Castillo, the defensive coordinator, said he did a poor job of factoring in that the Bears were coming off their bye, and had time to throw in some new wrinkles.

"That's what you have to prepare for when you play a team that had some extra time to prepare for you," Castillo said. "That's why you have to be sharp . . . Every team has certain formations, shifts, motions . . . that's what you prepare for during the week, so you don't have any communication problems, or any errors, or anything like that. I have to do a better job with that during the week."
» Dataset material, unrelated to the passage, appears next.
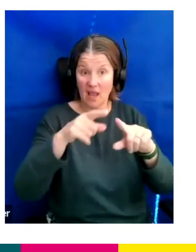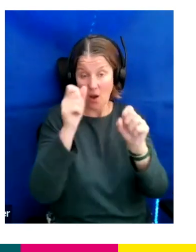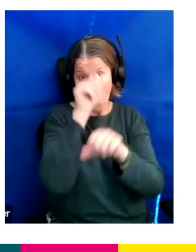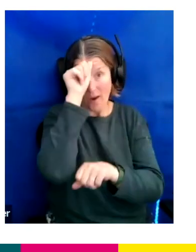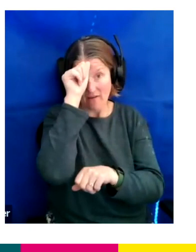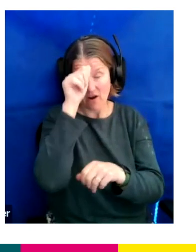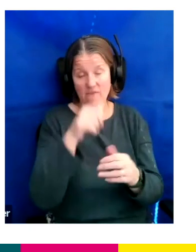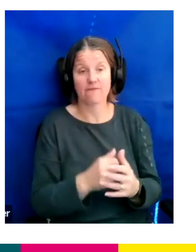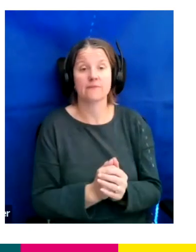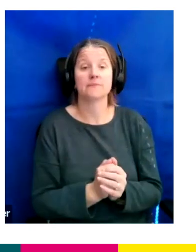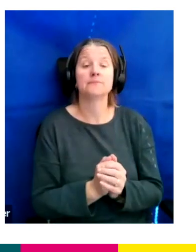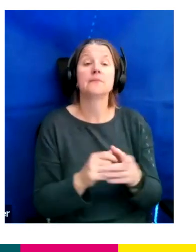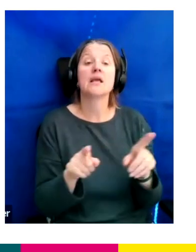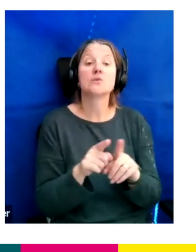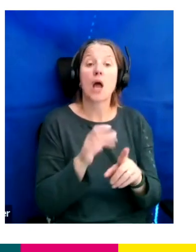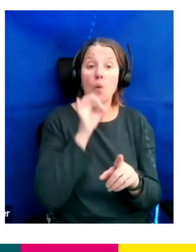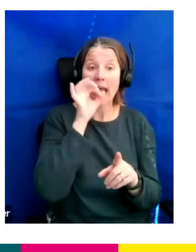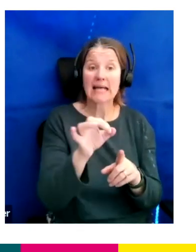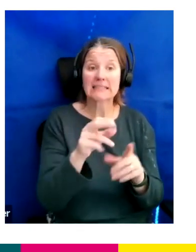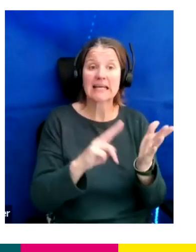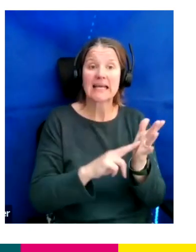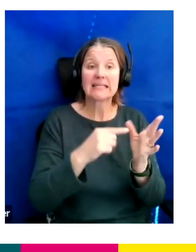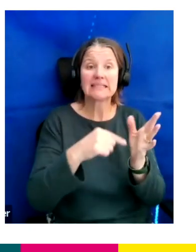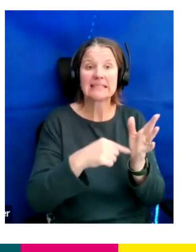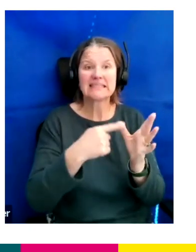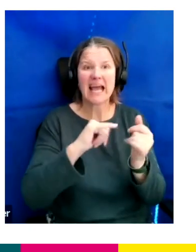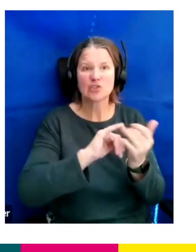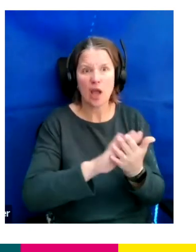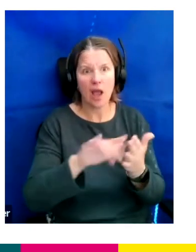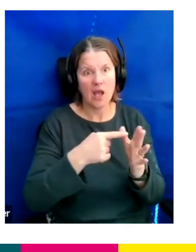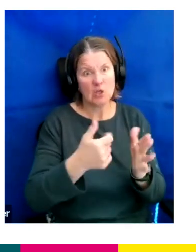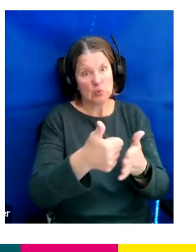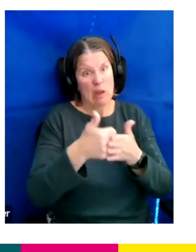And we also ask Natasha sometimes to help us send across recommendations that is another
The run-stopping, of course, has been a problem all season. Even the Cowboys gained 85 yards on just 10 carries; they fell behind so far they chose not to try to run. Yet, as several Eagles noted this week, the Birds stopped the run quite a few times against the Bears, but Chicago, which led 10-0 early, did well on the ground in the first and fourth quarters.

"There's no reason why we couldn't be a top five team in stopping the run," said defensive tackle Derek Landri.

Landri said the explanation isn't size or talent level, it's one you've heard before - too many new people and techniques, not enough time to develop chemistry.

"With a lot of different guys coming in, we're one of those teams that kind of got hurt by not having an offseason, putting new people in new situations, trying to piece it together as we go, get everybody together and playing ball. It's one of those things. Some teams gel, and are playing well. Other teams take a little more time," he said.

Maybe the most frustrating thing was the inability to hold that fourth-quarter lead. The go-ahead touchdown drive was only 51 yards, thanks to a 19-yard Devin Hester punt return, but it was ridiculously easy; the Bears ran five plays and never faced third down.

"You should want the game to be on your shoulders like that," middle linebacker Jamar Chaney said. "Anytime the offense gives you the lead in the fourth quarter, you want to be able to hold it. That's got to be our mindset. Whenever we get the lead, we go out there and we take care of business, no matter what the situation is. Right now, we're not doing it."